Ladonis opened her mouth to speak. The phone rang. Good. Things tended to get involved when they exchanged insults. And all she wanted from him were those damn bookshelves built. She picked up the receiver.
"Collins' office. Now," her boss, Lamar Kasdan's voice squawked through the earpiece. "We have a situation."
A situation? Shit. It had to be about her. What in the world had possessed her to go over Kasdan's head and ask Tim to present her centennial celebration idea to the CEO? She was going to lose the best job she'd ever had.
She glared at HeartTrouble like it was his fault. Then she clicked on the television. She worked in Public Relations under Kasdan, the Vice President in charge of the entire PR department. Whenever something went down, PR employees were the first called in. She prayed for some news about an incident, a "situation" as Kasdan called it, involving the Floating Palace Steamboat Company. A picture of one the Floating Palace's two paddle wheelers, the Bayou Queen, flashed across the screen. Her heart raced. But it was only a commercial, one she'd written, in fact. She sighed and recited the text along with the announcer:
"Steamboatin'—the serenity and adventure of life on American rivers, is kept alive by the Floating Palace Steamboat Company, owners and operators of the only two paddle wheelers that travel through America's heartland . . ."
Well, no situation there. She probably was about to get canned. She turned the television off in time to see HeartTrouble toss a gym sock atop a stack of dirty laundry.
"Girl, you messier than that junk man, Fred Sanford on that TV show," he said. "Better not let Mama see this place."
"Yeah, well, I'm not Mama," Ladonis mumbled. "To me, house-proud means owning it, not cleaning it."
HeartTrouble gave her the shame-on-you glare, her talking about Mama like that. But what was on her mind was more pressing. Could she talk Kasdan out of firing her? If she didn’t, she'd have to do what she'd told Jack she didn’t want to do. Start over.
"Look," she said to her brother, "I need you to build the shelves, but not today. I've got somewhere to be right now."
"Who said I’m gonna do it?" HeartTrouble's expression was a smirk somewhere between no way and maybe.
"What else have you got to do?" she said.
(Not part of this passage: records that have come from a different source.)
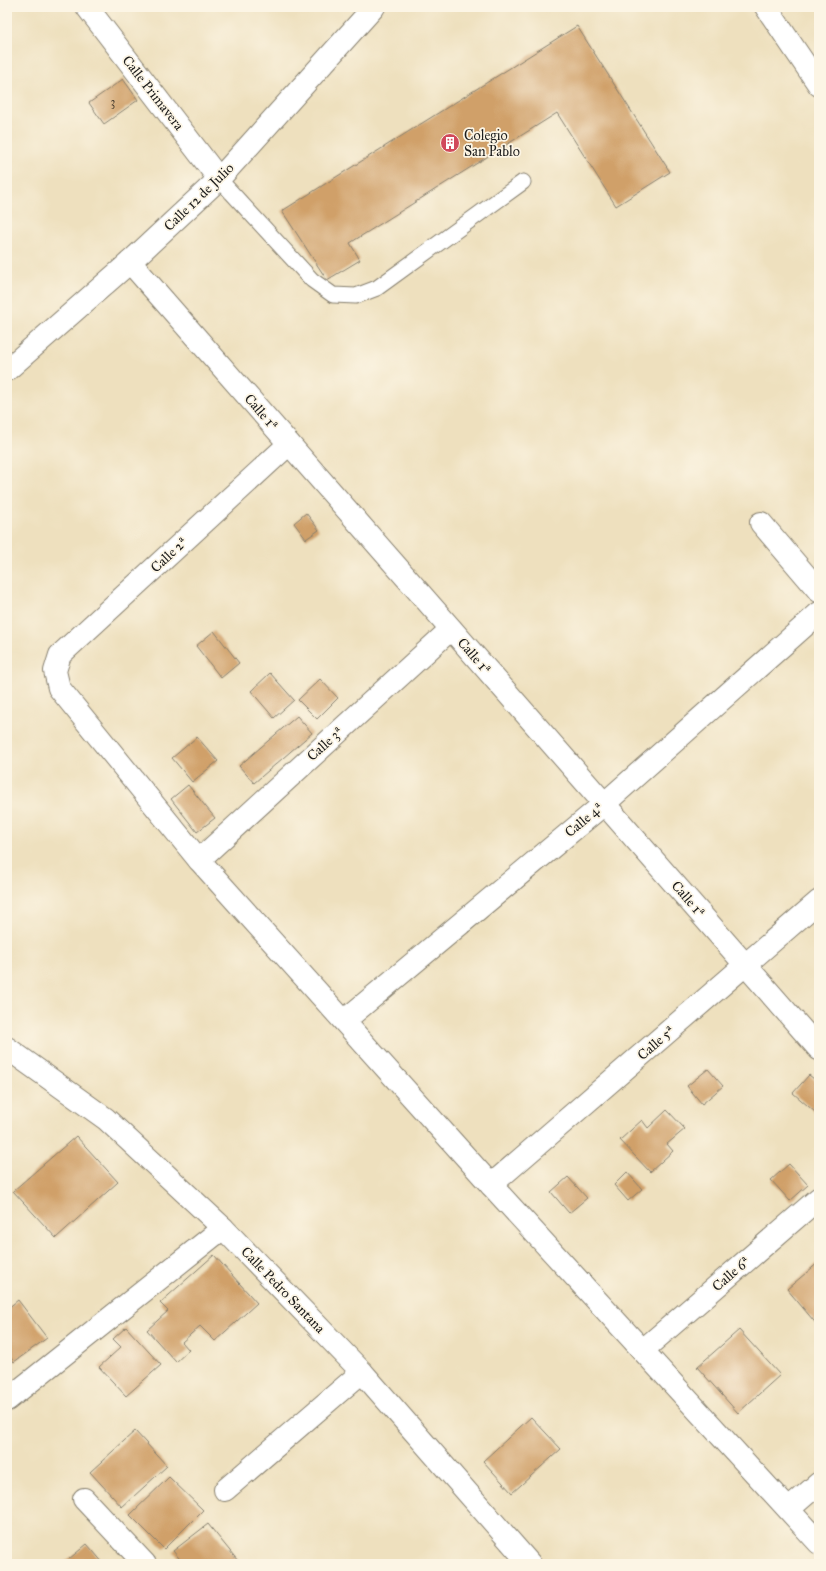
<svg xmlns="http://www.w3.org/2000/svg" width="826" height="1571" viewBox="0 0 826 1571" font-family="'IM FELL Great Primer',serif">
<rect width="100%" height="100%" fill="#fcf5e5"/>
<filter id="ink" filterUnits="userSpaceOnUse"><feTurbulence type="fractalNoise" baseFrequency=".025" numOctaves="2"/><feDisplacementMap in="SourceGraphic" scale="8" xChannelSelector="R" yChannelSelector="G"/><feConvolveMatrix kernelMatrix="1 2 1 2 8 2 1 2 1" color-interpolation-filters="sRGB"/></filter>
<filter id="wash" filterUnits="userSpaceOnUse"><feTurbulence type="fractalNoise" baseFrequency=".012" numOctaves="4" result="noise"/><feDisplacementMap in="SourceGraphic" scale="16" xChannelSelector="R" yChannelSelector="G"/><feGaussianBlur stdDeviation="0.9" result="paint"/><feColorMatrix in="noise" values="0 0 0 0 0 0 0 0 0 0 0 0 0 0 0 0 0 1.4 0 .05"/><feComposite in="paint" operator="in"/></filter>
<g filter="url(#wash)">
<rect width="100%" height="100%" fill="#eee0be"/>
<g id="blocks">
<g fill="#d0a069">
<path d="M577,26L670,172L616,206L557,113L350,243L360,260L327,280L282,211Z"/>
<path d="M123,79L138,100L104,124L89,103Z"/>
<path d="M306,513L319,530L306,539L294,523Z"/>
<path d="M214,631L239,663L221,678L196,646Z"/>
<path d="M270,673L294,700L274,718L251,691Z"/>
<path d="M320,679L338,698L317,719L298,700Z"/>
<path d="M297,716L312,733L254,783L239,766Z"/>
<path d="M197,737L218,761L192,782L172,758Z"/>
<path d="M188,785L215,818L197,832L171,799Z"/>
<path d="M708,1069L723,1086L702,1104L687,1086Z"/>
<path d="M809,1075L819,1083V1107L815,1112L793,1093Z"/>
<path d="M667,1110L685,1129L667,1144L673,1151L650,1172L620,1140L642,1120L648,1128Z"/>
<path d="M76,1136L118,1182L56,1238L13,1191Z"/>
<path d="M789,1164L808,1185L790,1201L771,1180Z"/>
<path d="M627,1172L642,1189L628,1201L614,1185Z"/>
<path d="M568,1177L587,1198L569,1213L551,1192Z"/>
<path d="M214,1255L257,1303L215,1341L200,1326L182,1342L189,1350L176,1362L147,1330L168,1311L160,1303Z"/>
<path d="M819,1262V1327L787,1289Z"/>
<path d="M18,1300L47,1338L14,1362L7,1353V1309Z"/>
<path d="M126,1327L161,1365L126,1396L99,1367L121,1347L113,1339Z"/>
<path d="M739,1330L780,1375L738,1413L697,1367Z"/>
<path d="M531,1417L561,1449L512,1493L483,1461Z"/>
<path d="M135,1431L167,1466L122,1507L90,1472Z"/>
<path d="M169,1477L203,1510L164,1549L130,1515Z"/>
<path d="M208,1524L238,1561L233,1564H184L173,1551Z"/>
<path d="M87,1544L104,1564H63Z"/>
</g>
</g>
</g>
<g filter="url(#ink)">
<use href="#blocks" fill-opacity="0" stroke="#857e6d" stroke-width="1"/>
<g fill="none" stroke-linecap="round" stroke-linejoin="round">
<g stroke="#857e6d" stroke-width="17">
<path id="service" d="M219,179L312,280L333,295L356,296L377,288L523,182"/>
</g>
<g stroke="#857e6d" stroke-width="24">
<g id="minor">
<path d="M87,7L219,179"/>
<path d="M766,7L819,85"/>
<path d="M130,262L819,1049"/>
<path d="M289,444L60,655L55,671L59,688L199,860L491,1185L819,1543"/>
<path d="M761,523L819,591"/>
<path d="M199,860L451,629"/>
<path d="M344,1021L604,804L819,613"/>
<path d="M7,1048L106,1119L223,1228L362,1372L530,1564"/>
<path d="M491,1185L819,901"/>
<path d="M643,1350L819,1198"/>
<path d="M7,1400L223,1228"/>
<path d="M225,1490L362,1372"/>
<path d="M84,1499L145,1564"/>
<path d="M789,1509L819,1483"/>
</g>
</g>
<g stroke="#857e6d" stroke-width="24">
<path id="secondary" d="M7,370L130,262L219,179L374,7"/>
</g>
<use href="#service" stroke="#fff" stroke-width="15"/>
<use href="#minor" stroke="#fff" stroke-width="22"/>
<use href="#secondary" stroke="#fff" stroke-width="22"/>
</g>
</g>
<defs>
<g id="building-disc" transform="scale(1)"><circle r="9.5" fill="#d1495b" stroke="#fcf5e5"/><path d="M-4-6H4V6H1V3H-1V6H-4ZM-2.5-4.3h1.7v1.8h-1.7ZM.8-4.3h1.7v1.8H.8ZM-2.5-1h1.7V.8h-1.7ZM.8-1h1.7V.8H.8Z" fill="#fff"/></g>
</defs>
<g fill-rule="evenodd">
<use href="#building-disc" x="450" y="143"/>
</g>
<g text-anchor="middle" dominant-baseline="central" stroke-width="3.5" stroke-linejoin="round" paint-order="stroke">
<g font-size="12" fill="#493d2f">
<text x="113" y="102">3</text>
</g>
<g font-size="14" fill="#1c1c1c" stroke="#fcf5e5">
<text transform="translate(153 93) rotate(52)">Calle Primavera</text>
<text transform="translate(199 197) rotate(-44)">Calle 12 de Julio</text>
<text transform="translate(261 412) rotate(49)">Calle 1ª</text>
<text transform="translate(169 555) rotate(-43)">Calle 2ª</text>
<text transform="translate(474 656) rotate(49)">Calle 1ª</text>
<text transform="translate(325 744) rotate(-42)">Calle 3ª</text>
<text transform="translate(584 820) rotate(-40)">Calle 4ª</text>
<text transform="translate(688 899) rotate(49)">Calle 1ª</text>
<text transform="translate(656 1043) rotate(-41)">Calle 5ª</text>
<text transform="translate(731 1274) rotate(-41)">Calle 6ª</text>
<text transform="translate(283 1290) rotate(46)">Calle Pedro Santana</text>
</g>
<g font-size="14" fill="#1c1c1c" stroke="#fcf5e5" text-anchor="start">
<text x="464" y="135">Colegio<tspan x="464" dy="16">San Pablo</tspan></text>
</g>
</g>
<rect width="826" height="1571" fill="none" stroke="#fcf5e5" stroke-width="24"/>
</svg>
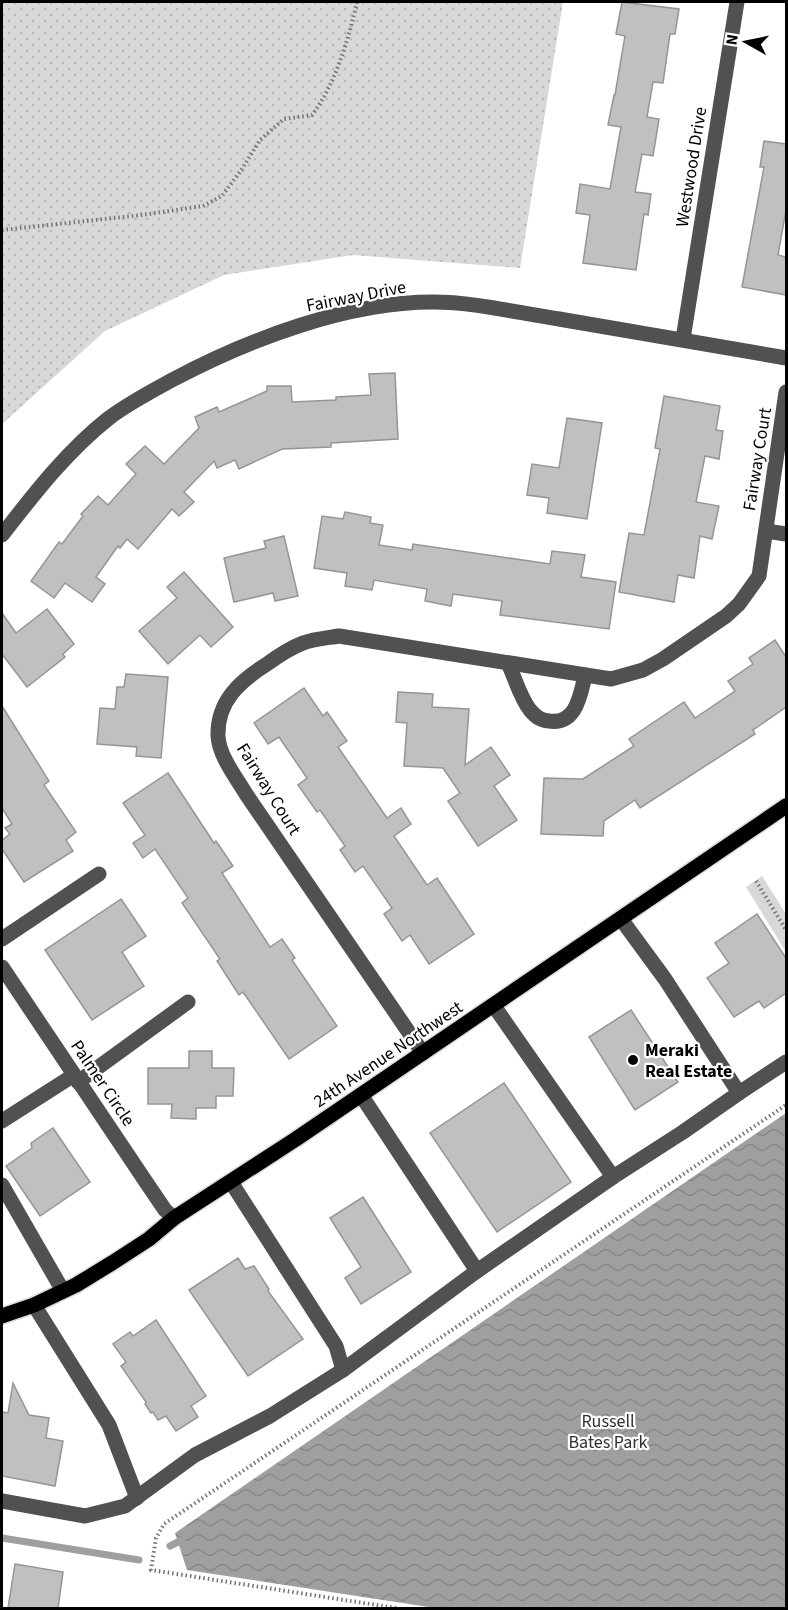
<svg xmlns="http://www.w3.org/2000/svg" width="788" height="1610" viewBox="0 0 788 1610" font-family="'Source Sans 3',sans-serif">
	<defs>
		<pattern id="grass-dots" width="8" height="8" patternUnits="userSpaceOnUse" patternTransform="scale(1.5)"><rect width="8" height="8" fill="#d8d8d8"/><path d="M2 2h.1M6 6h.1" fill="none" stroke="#b8b8b8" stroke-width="1.8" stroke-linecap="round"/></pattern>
		<pattern id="water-waves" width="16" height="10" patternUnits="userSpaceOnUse" patternTransform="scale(1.5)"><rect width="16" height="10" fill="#9f9f9f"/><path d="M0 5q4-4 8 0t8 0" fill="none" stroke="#878787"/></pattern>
	</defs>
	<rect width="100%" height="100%" fill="#fff"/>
	<path fill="url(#grass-dots)" d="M2,2H563L520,268L353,255L224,275L105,331L2,424Z"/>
	<path fill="#d8d8d8" d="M762,876L786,914V952L746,887Z"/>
	<path fill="url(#water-waves)" d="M786,1113V1608H435L187,1570L175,1533Z"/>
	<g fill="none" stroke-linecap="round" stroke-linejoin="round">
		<g stroke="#9f9f9f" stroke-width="7">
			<path d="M2,1538L139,1560"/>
			<path d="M170,1546L182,1540"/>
		</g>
	</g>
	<g fill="#c0c0c0" stroke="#959595" stroke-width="1.5">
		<path d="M622,2L679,9L675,34H670L663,83L653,82L647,117L659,119L653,156L642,154L635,192L651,194L648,215L644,214L636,270L583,263L590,215L576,213L580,184L610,189L621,127L608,125L614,95H615L625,36L616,34Z"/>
		<path d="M764,141L786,144V210L778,255L786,257V295L742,287L764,167H760Z"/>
		<path d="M395,373L398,439L331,443V447L282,449L239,469L235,460L217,468L214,461L184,492L194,502L179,516L172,509L138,549L127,539L120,548L118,546L96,577L105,584L92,602L65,583L54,598L31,581L59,542L62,544L83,516L81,514L98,496L108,505L136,474L126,464L145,446L164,464L199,428L195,417L217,407L219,412L267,391V386H291L292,402L336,400V397L371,395L369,374Z"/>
		<path d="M664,396L720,406L716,430L723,431L719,459L705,456L696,502L719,506L712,539L700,536L694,578L678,575L674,602L619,592L629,533L644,535L660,449L655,448Z"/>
		<path d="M567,418L602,423L587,519L547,513L549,498L527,495L532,464L559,468Z"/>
		<path d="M345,512L371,517L370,523L383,525L379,545L412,550L413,544L550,564L552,551L585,555L581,577L616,582L609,629L500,615L502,601L453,594L451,606L425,601L427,589L374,580L372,590L345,586L347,573L314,568L322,516L343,519Z"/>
		<path d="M284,536L298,596L275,601L273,593L234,602L224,558L266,548L264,541Z"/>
		<path d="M184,572L233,627L211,647L200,635L168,664L139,631L177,598L167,587Z"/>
		<path d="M47,609L74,644L63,654L65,657L27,687L2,654V613L16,633Z"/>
		<path d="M775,640L786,657V707L753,730L755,734L640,808L635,800L604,821L603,836L541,834L544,778L583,779L634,746L629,739L684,702L695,718L735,691L728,681L753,664L749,658Z"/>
		<path d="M126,674L168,677L161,758L136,756L137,747L97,744L100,708L115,709L117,687H124Z"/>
		<path d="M304,688L323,716L327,712L347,741L338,747L387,818L401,808L411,824L394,836L427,885L437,878L474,934L429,964L410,935L402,941L384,914L392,908L363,866L355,872L340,850L345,846L320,810L317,812L298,785L307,778L279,737L268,744L254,723Z"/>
		<path d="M398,692L433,694L432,707L469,709L465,765L491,747L510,775L494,786L517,820L478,846L448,801L460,793L443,768L404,766L407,723L396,722Z"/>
		<path d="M2,706L49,781L44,785L76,832L66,840L73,851L24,882L2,849V840L10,834L5,828L12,824L2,808Z"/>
		<path d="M168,773L214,843L216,841L233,866L222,873L270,947L282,939L295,958L292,960L337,1026L289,1059L243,992L239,995L217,961L220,959L182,903L188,898L155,849L143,858L133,843L145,835L123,803Z"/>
		<path d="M121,899L146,936L122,952L144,986L92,1020L45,950Z"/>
		<path d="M757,914L786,958V993L764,1008L759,1001L734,1017L707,978L729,963L715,943Z"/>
		<path d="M631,1010L678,1082L635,1110L589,1037Z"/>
		<path d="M189,1051H212V1068H234L233,1096H216V1108H196V1119L171,1118L172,1104H148V1068H189Z"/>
		<path d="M504,1083L571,1182L497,1232L430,1133Z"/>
		<path d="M53,1128L90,1182L40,1216L6,1166L32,1148L31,1143Z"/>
		<path d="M363,1197L411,1272L361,1304L345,1278L361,1267L330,1218Z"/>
		<path d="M238,1258L245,1269L254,1266L269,1289L268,1291L303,1339L248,1376L189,1290Z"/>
		<path d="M156,1320L206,1396L191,1406L198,1417L176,1431L166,1416L158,1420L153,1412L151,1413L145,1404L146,1402L121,1366L126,1362L113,1344L130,1332L133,1336Z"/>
		<path d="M13,1383L29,1415L49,1418L46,1438L63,1441L55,1486L2,1476V1412L8,1413Z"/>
		<path d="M15,1564L63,1572L58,1608H8Z"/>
	</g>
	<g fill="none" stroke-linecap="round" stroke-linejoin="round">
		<g stroke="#dbdbdb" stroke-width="18">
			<path id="major" d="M2,1316L34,1305L76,1285L112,1263L149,1239L174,1218L296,1139L786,806"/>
		</g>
		<g stroke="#737373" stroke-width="4" stroke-dasharray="1.5 3" stroke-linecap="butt">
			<path d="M2,230L142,215L203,206L222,196L242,169L260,140L284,119L312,115C335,85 349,38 357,2"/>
			<path d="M756,881L786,930"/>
			<path d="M396,1608L151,1570L156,1538L164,1524L786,1105"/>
		</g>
		<g stroke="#515151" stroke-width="15">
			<path d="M683,339L737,2"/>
			<path d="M766,531L786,534"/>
			<path d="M2,535C34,494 67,451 109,418C129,403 152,391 174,379C250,339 347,302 433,302C475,302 518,313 559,319C635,332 711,345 786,358"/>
			<path d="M508,663C515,678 520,697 530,710C536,717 540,720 549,721C576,725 580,696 585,676"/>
			<path d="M621,919L665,979L739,1093L786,1062"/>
			<path d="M2,939L99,874"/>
			<path d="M2,967L146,1182L165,1210L174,1218"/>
			<path d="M494,1006L613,1177"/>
			<path d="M423,1053L246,794C236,777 219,756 218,736C217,701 240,681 267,664C278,656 290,648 303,643C314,639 327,638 339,636L611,679L643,670L663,659L726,616L739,604L759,576L786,392"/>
			<path d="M78,1082L188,1002"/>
			<path d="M361,1095L477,1271L613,1177L683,1132L739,1093"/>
			<path d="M2,1121L74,1075"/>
			<path d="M231,1182L336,1346L343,1370"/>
			<path d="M2,1185L63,1291"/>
			<path d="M34,1305L109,1425L137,1498"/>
			<path d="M2,1501L85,1516L125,1506L195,1455L270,1416L343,1370L477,1271"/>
		</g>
		<use href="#major" stroke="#000" stroke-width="15"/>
	</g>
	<circle fill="#000" stroke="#fff" stroke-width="2" cx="633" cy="1060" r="6"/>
	<g text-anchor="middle" stroke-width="4.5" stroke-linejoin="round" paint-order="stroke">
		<g font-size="18" fill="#000" stroke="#fff">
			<text transform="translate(691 167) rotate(-81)" y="6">Westwood Drive</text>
			<text transform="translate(356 296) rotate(-11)" y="6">Fairway Drive</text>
			<text transform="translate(757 459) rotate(-81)" y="6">Fairway Court</text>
			<text transform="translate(269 789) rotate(58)" y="6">Fairway Court</text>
			<text transform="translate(388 1054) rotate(-34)" y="6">24th Avenue Northwest</text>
			<text transform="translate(103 1083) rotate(56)" y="6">Palmer Circle</text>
		</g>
		<g font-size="18" font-weight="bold" fill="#000" stroke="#fff" text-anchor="start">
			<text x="645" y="1056">Meraki<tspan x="645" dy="21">Real Estate</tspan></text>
		</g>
		<g font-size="18" fill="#2f2f2f" stroke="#fff">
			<text x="608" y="1427">Russell<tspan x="608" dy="21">Bates Park</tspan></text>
		</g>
	</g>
	<rect width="788" height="1610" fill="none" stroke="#000000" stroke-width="6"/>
	<g transform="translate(746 42) rotate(279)" stroke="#ffffff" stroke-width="4.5" paint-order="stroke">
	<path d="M0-4.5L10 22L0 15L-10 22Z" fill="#000000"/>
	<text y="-9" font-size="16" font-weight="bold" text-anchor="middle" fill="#000000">N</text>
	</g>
</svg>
HeartTrouble's response was that Magnolia-style taunting, toothless grin. Ladonis felt a shiver. Thanks to the First and Claiborne Avenue dentist willing to provide dental care—extractions and gold teeth only—to uninsured and/or unemployed project folks at least HeartTrouble's smile wasn't unique. And by the grace of God, Ladonis had never needed dental care of that kind.
"Thanks for coming by." Ladonis picked up her purse and car keys from the kitchen counter. "I'll get in touch with you later about the bookshelves."
"Girl," he said. "You're a head case. You know that?"
Silence. Would it shut him up or egg him on? She couldn't let him sucker her into one of their usual I've-got-to-have-the-last-word fights.
"Can't a big shot like you," he added, "pay some licensed carpenter to build your fancy bookshelves?"
HeartTrouble was provoked, and he'd put her on the defensive. He'd gotten to her. What was it with the men in her life? First, her dad gone. Then her first love, Calvin. Now Jack. HeartTrouble was still around, but always putting her down for wanting to get ahead. It was all she could do, not to blast him. Instead she opened the door for him to leave.
HeartTrouble walked out to the carport. Ladonis locked the wrought-iron screen door behind her, sticking to her decision to offer nothing but a mute response. She hurried to her Chevy Geo and backed out watching her gold-jewel laden, Super Fly throwback brother stare after her. She'd deal with him and the bookshelves later. Right now she had a problem at work. Either she was going to be fired or something big was going down at the Floating Palace.